Rentrée 1958 : 50 000 enfants supplémentaires

En 1958, la rentrée scolaire coïncide avec le vote de la Constitution de la Ve République. La principale nouveauté de cette rentrée intervient dans les écoles maternelles, avec 50 000 enfants supplémentaires par rapport à l’année précédente. Cette envolée tient au fait qu’un nombre croissant de femmes travaillent et qu’envoyer ses enfants à l’école coûte beaucoup moins cher que les faire garder. Davantage qu’en 1958, la vraie rupture se produit à la rentrée 1959, un an exactement après le changement d’ère politique. Dans l’intervalle, le nouveau régime a acté plusieurs modifications : l’augmentation de l’âge de la scolarité obligatoire (jusqu’à 16 ans contre 14 ans auparavant), le changement de formule du baccalauréat (de nouvelles disciplines font leur apparition) ou encore la mise en place de trois trimestres équilibrés.

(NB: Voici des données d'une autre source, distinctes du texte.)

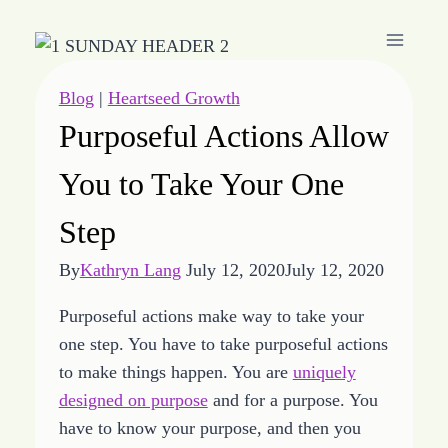
Skip
to
content
Blog
|
Heartseed Growth
Purposeful Actions Allow
You to Take Your One
Step
By
Kathryn Lang
July 12, 2020
July 12, 2020
Purposeful actions make way to take your
one step. You have to take purposeful actions
to make things happen. You are
uniquely
designed on purpose
and for a purpose. You
have to know your purpose, and then you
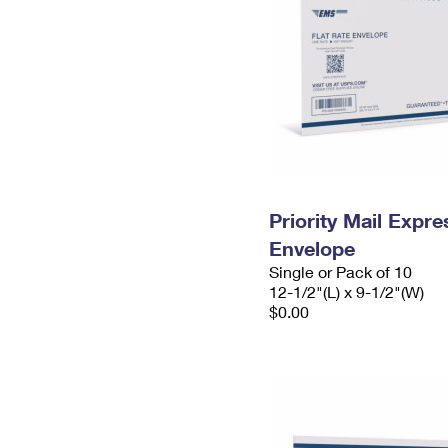
Priority Mail Expr
Envelope
Single or Pack of 10
12-1/2"(L) x 9-1/2"(W)
$0.00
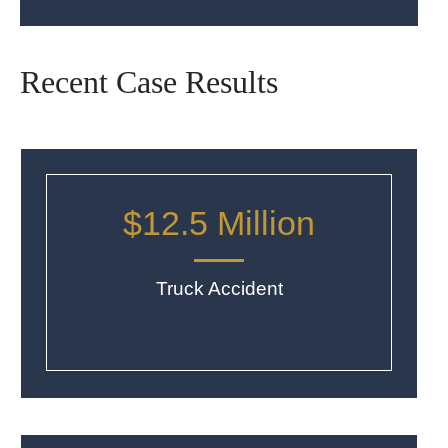
Recent Case Results
$12.5 Million
Truck Accident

La rentrée de 1968 tient compte des secousses du mois de mai

En 1968, la première rentrée scolaire qui suit la révolution étudiante et les événements du printemps se déroule fin septembre. C’est plus tard qu’aujourd’hui mais dans de nombreuses régions, pendant l’été, les enfants participent encore aux travaux des champs aux côtés de leurs parents. D’où un calendrier décalé. La rentrée scolaire en 1968 tient compte des secousses du mois de mai : à preuve, le port de la blouse devient moins systématique ; auparavant, même dans le secondaire, l’uniforme était la règle. Cette année, la rentrée se distingue aussi par une mixité accrue des classes. Tout au long de la décennie qui suit mai 1968, le ministère de l’Education nationale va généraliser le recrutement des jeunes enseignants. Certains, dans le monde de l’enseignement, peuvent se targuer d’avoir anticipé ces mutations ? En mars 1968, deux mois avant l’embrasement social, le recteur de l’académie d’Amiens conclue ainsi un colloque : « Le seul moyen d’éviter les révolutions, c’est d’en faire. » Prémonitoire.